Directions —
All lines in the material containing the word "Investments" need to be copied.

++++ Data to examine ++++

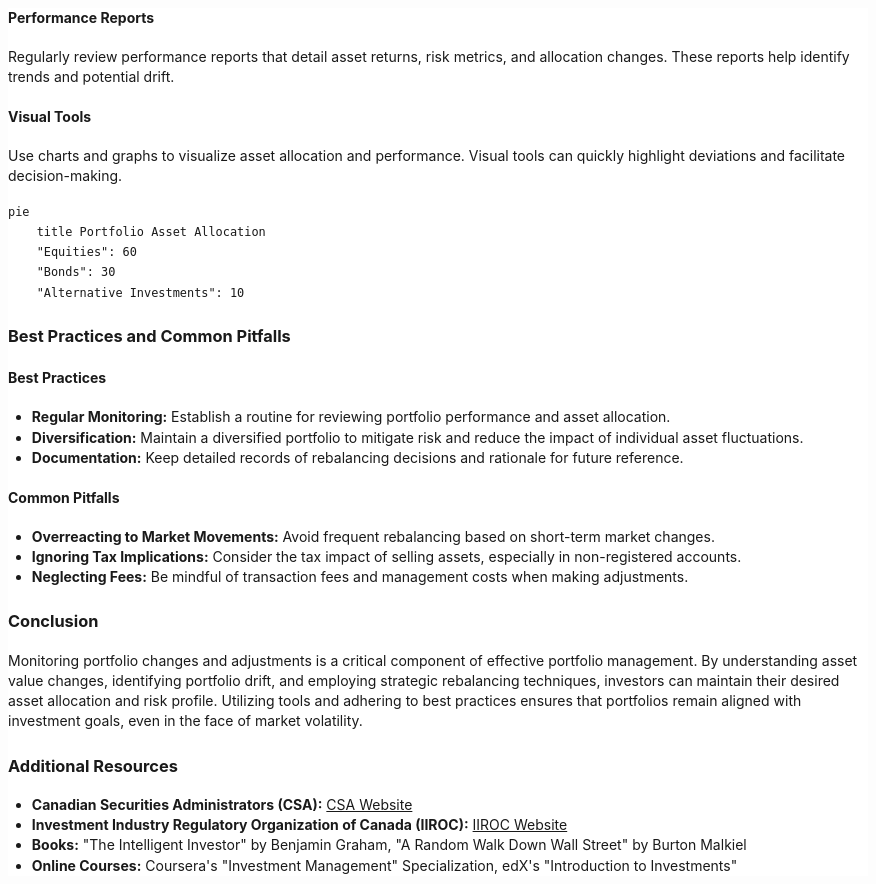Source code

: #### Performance Reports

Regularly review performance reports that detail asset returns, risk metrics, and allocation changes. These reports help identify trends and potential drift.

#### Visual Tools

Use charts and graphs to visualize asset allocation and performance. Visual tools can quickly highlight deviations and facilitate decision-making.

```mermaid
pie
    title Portfolio Asset Allocation
    "Equities": 60
    "Bonds": 30
    "Alternative Investments": 10
```

### Best Practices and Common Pitfalls

#### Best Practices

- **Regular Monitoring:** Establish a routine for reviewing portfolio performance and asset allocation.
- **Diversification:** Maintain a diversified portfolio to mitigate risk and reduce the impact of individual asset fluctuations.
- **Documentation:** Keep detailed records of rebalancing decisions and rationale for future reference.

#### Common Pitfalls

- **Overreacting to Market Movements:** Avoid frequent rebalancing based on short-term market changes.
- **Ignoring Tax Implications:** Consider the tax impact of selling assets, especially in non-registered accounts.
- **Neglecting Fees:** Be mindful of transaction fees and management costs when making adjustments.

### Conclusion

Monitoring portfolio changes and adjustments is a critical component of effective portfolio management. By understanding asset value changes, identifying portfolio drift, and employing strategic rebalancing techniques, investors can maintain their desired asset allocation and risk profile. Utilizing tools and adhering to best practices ensures that portfolios remain aligned with investment goals, even in the face of market volatility.

### Additional Resources

- **Canadian Securities Administrators (CSA):** [CSA Website](https://www.securities-administrators.ca/)
- **Investment Industry Regulatory Organization of Canada (IIROC):** [IIROC Website](https://www.iiroc.ca/)
- **Books:** "The Intelligent Investor" by Benjamin Graham, "A Random Walk Down Wall Street" by Burton Malkiel
- **Online Courses:** Coursera's "Investment Management" Specialization, edX's "Introduction to Investments"
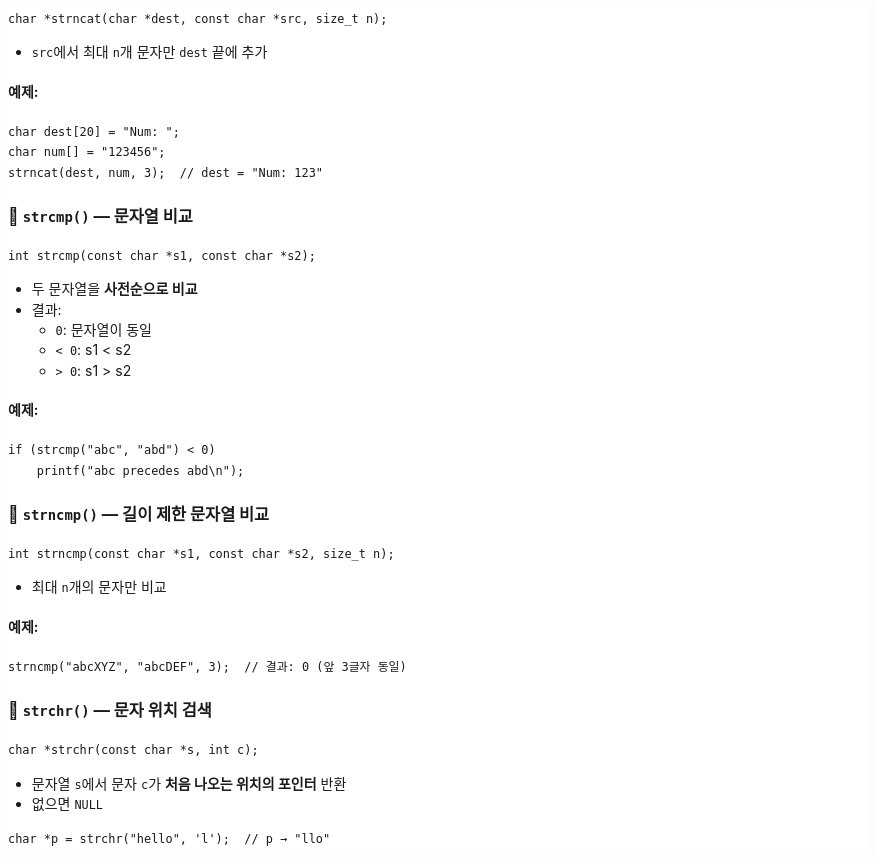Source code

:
 ```
char *strncat(char *dest, const char *src, size_t n);
```

- `src`에서 최대 `n`개 문자만 `dest` 끝에 추가

#### 예제:

```
char dest[20] = "Num: ";
char num[] = "123456";
strncat(dest, num, 3);  // dest = "Num: 123"
```

### 🔸 `strcmp()` — 문자열 비교

```
int strcmp(const char *s1, const char *s2);
```

- 두 문자열을 **사전순으로 비교**
- 결과:
  - `0`: 문자열이 동일
  - `< 0`: s1 < s2
  - `> 0`: s1 > s2

#### 예제:

```
if (strcmp("abc", "abd") < 0)
    printf("abc precedes abd\n");
```

### 🔸 `strncmp()` — 길이 제한 문자열 비교

```
int strncmp(const char *s1, const char *s2, size_t n);
```

- 최대 `n`개의 문자만 비교

#### 예제:

```
strncmp("abcXYZ", "abcDEF", 3);  // 결과: 0 (앞 3글자 동일)
```

### 🔸 `strchr()` — 문자 위치 검색

```
char *strchr(const char *s, int c);
```

- 문자열 `s`에서 문자 `c`가 **처음 나오는 위치의 포인터** 반환
- 없으면 `NULL`

```
char *p = strchr("hello", 'l');  // p → "llo"
```
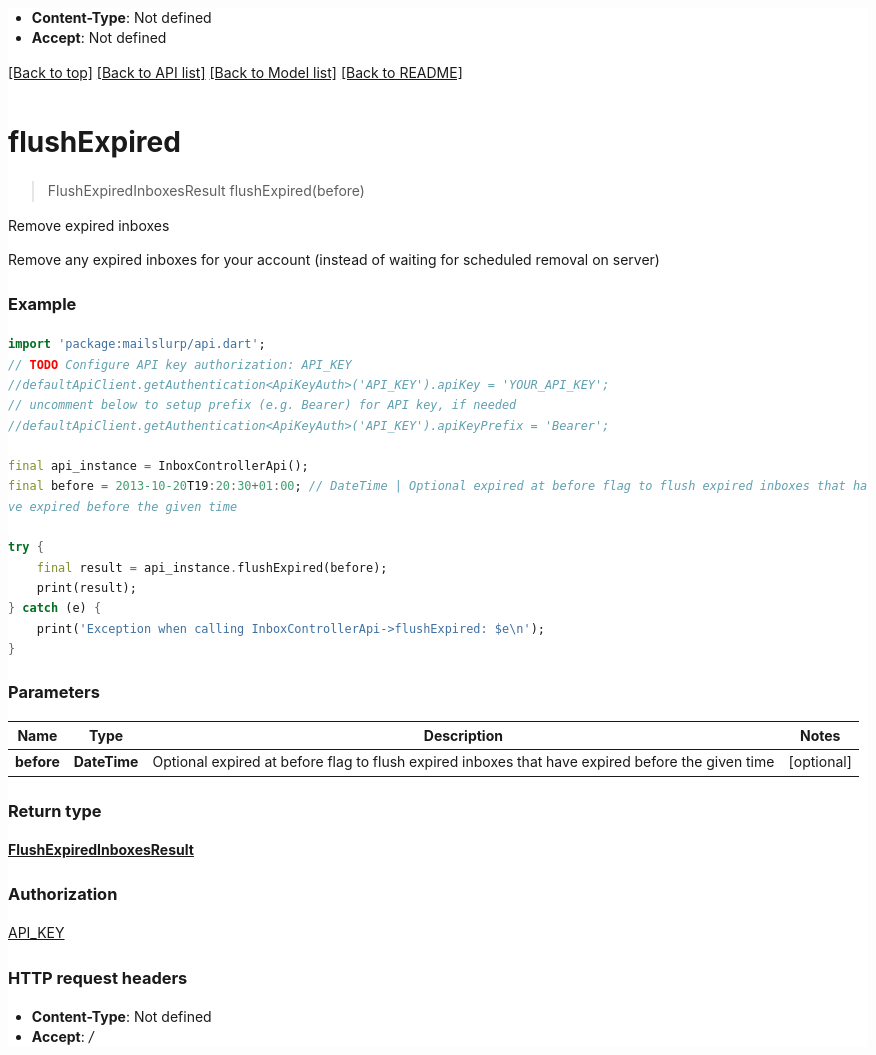  - **Content-Type**: Not defined
 - **Accept**: Not defined

[[Back to top]](#) [[Back to API list]](../README#documentation-for-api-endpoints) [[Back to Model list]](../README#documentation-for-models) [[Back to README]](../README)

# **flushExpired**
> FlushExpiredInboxesResult flushExpired(before)

Remove expired inboxes

Remove any expired inboxes for your account (instead of waiting for scheduled removal on server)

### Example
```dart
import 'package:mailslurp/api.dart';
// TODO Configure API key authorization: API_KEY
//defaultApiClient.getAuthentication<ApiKeyAuth>('API_KEY').apiKey = 'YOUR_API_KEY';
// uncomment below to setup prefix (e.g. Bearer) for API key, if needed
//defaultApiClient.getAuthentication<ApiKeyAuth>('API_KEY').apiKeyPrefix = 'Bearer';

final api_instance = InboxControllerApi();
final before = 2013-10-20T19:20:30+01:00; // DateTime | Optional expired at before flag to flush expired inboxes that have expired before the given time

try {
    final result = api_instance.flushExpired(before);
    print(result);
} catch (e) {
    print('Exception when calling InboxControllerApi->flushExpired: $e\n');
}
```

### Parameters

Name | Type | Description  | Notes
------------- | ------------- | ------------- | -------------
 **before** | **DateTime**| Optional expired at before flag to flush expired inboxes that have expired before the given time | [optional] 

### Return type

[**FlushExpiredInboxesResult**](FlushExpiredInboxesResult)

### Authorization

[API_KEY](../README#API_KEY)

### HTTP request headers

 - **Content-Type**: Not defined
 - **Accept**: */*
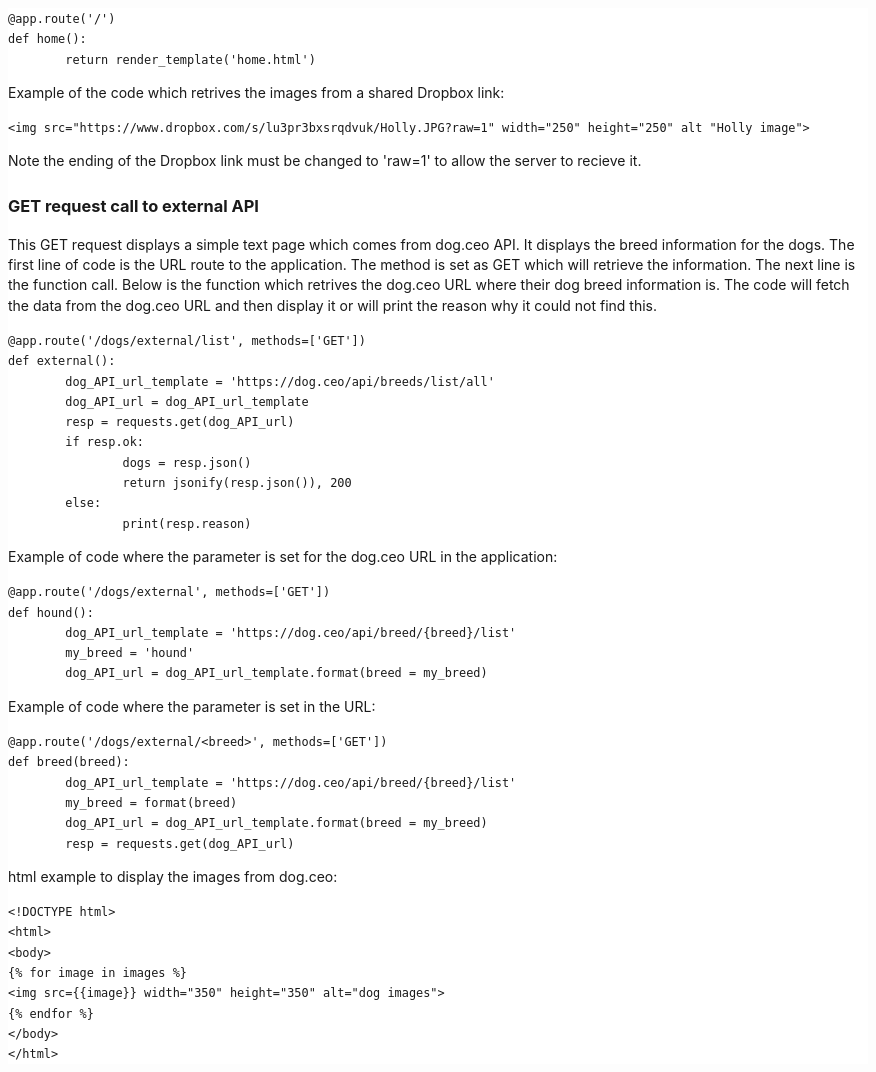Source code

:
 ``` 
@app.route('/')
def home():
        return render_template('home.html')
```

Example of the code which retrives the images from a shared Dropbox link:
``` 
<img src="https://www.dropbox.com/s/lu3pr3bxsrqdvuk/Holly.JPG?raw=1" width="250" height="250" alt "Holly image">
```
Note the ending of the Dropbox link must be changed to 'raw=1' to allow the server to recieve it.

### GET request call to external API
This GET request displays a simple text page which comes from dog.ceo API. It displays the breed information for the dogs. The first line of code is the URL route to the application. The method is set as GET which will retrieve the information. The next line is the function call. Below is the function which retrives the dog.ceo URL where their dog breed information is. The code will fetch the data from the dog.ceo URL and then display it or will print the reason why it could not find this.

``` 
@app.route('/dogs/external/list', methods=['GET'])
def external():
        dog_API_url_template = 'https://dog.ceo/api/breeds/list/all'
        dog_API_url = dog_API_url_template
        resp = requests.get(dog_API_url)
        if resp.ok:
                dogs = resp.json()
                return jsonify(resp.json()), 200
        else:
                print(resp.reason)
```

Example of code where the parameter is set for the dog.ceo URL in the application:
```
@app.route('/dogs/external', methods=['GET'])
def hound():
        dog_API_url_template = 'https://dog.ceo/api/breed/{breed}/list'
        my_breed = 'hound'
        dog_API_url = dog_API_url_template.format(breed = my_breed)
```

Example of code where the parameter is set in the URL:
``` 
@app.route('/dogs/external/<breed>', methods=['GET'])
def breed(breed):
        dog_API_url_template = 'https://dog.ceo/api/breed/{breed}/list'
        my_breed = format(breed)
        dog_API_url = dog_API_url_template.format(breed = my_breed)
        resp = requests.get(dog_API_url)
```

html example to display the images from dog.ceo:
``` 
<!DOCTYPE html>
<html>
<body>
{% for image in images %}
<img src={{image}} width="350" height="350" alt="dog images">
{% endfor %}
</body>
</html>
```
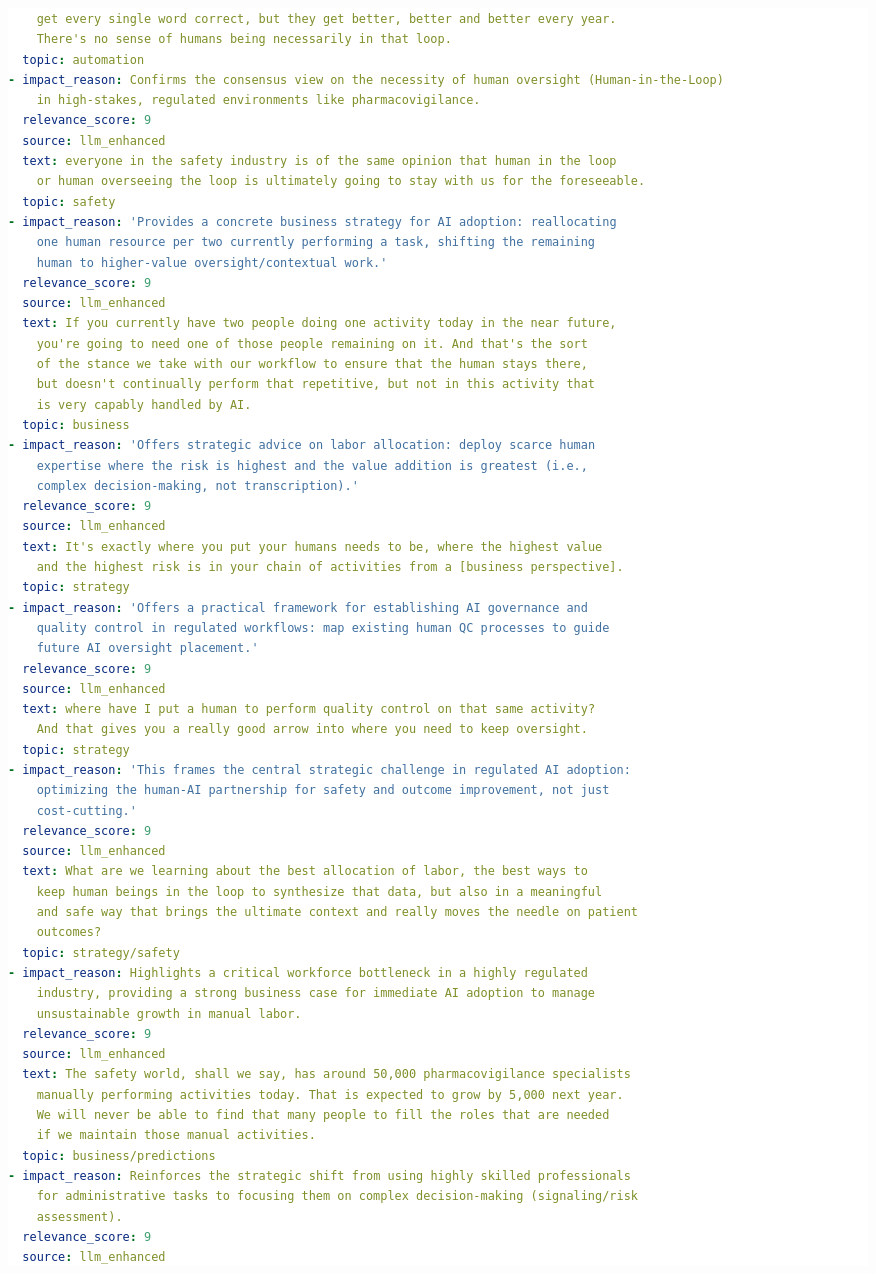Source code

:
 ```yaml
    get every single word correct, but they get better, better and better every year.
    There's no sense of humans being necessarily in that loop.
  topic: automation
- impact_reason: Confirms the consensus view on the necessity of human oversight (Human-in-the-Loop)
    in high-stakes, regulated environments like pharmacovigilance.
  relevance_score: 9
  source: llm_enhanced
  text: everyone in the safety industry is of the same opinion that human in the loop
    or human overseeing the loop is ultimately going to stay with us for the foreseeable.
  topic: safety
- impact_reason: 'Provides a concrete business strategy for AI adoption: reallocating
    one human resource per two currently performing a task, shifting the remaining
    human to higher-value oversight/contextual work.'
  relevance_score: 9
  source: llm_enhanced
  text: If you currently have two people doing one activity today in the near future,
    you're going to need one of those people remaining on it. And that's the sort
    of the stance we take with our workflow to ensure that the human stays there,
    but doesn't continually perform that repetitive, but not in this activity that
    is very capably handled by AI.
  topic: business
- impact_reason: 'Offers strategic advice on labor allocation: deploy scarce human
    expertise where the risk is highest and the value addition is greatest (i.e.,
    complex decision-making, not transcription).'
  relevance_score: 9
  source: llm_enhanced
  text: It's exactly where you put your humans needs to be, where the highest value
    and the highest risk is in your chain of activities from a [business perspective].
  topic: strategy
- impact_reason: 'Offers a practical framework for establishing AI governance and
    quality control in regulated workflows: map existing human QC processes to guide
    future AI oversight placement.'
  relevance_score: 9
  source: llm_enhanced
  text: where have I put a human to perform quality control on that same activity?
    And that gives you a really good arrow into where you need to keep oversight.
  topic: strategy
- impact_reason: 'This frames the central strategic challenge in regulated AI adoption:
    optimizing the human-AI partnership for safety and outcome improvement, not just
    cost-cutting.'
  relevance_score: 9
  source: llm_enhanced
  text: What are we learning about the best allocation of labor, the best ways to
    keep human beings in the loop to synthesize that data, but also in a meaningful
    and safe way that brings the ultimate context and really moves the needle on patient
    outcomes?
  topic: strategy/safety
- impact_reason: Highlights a critical workforce bottleneck in a highly regulated
    industry, providing a strong business case for immediate AI adoption to manage
    unsustainable growth in manual labor.
  relevance_score: 9
  source: llm_enhanced
  text: The safety world, shall we say, has around 50,000 pharmacovigilance specialists
    manually performing activities today. That is expected to grow by 5,000 next year.
    We will never be able to find that many people to fill the roles that are needed
    if we maintain those manual activities.
  topic: business/predictions
- impact_reason: Reinforces the strategic shift from using highly skilled professionals
    for administrative tasks to focusing them on complex decision-making (signaling/risk
    assessment).
  relevance_score: 9
  source: llm_enhanced
```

++++

Exercise response —
    "Alternative Investments": 10
- **Online Courses:** Coursera's "Investment Management" Specialization, edX's "Introduction to Investments"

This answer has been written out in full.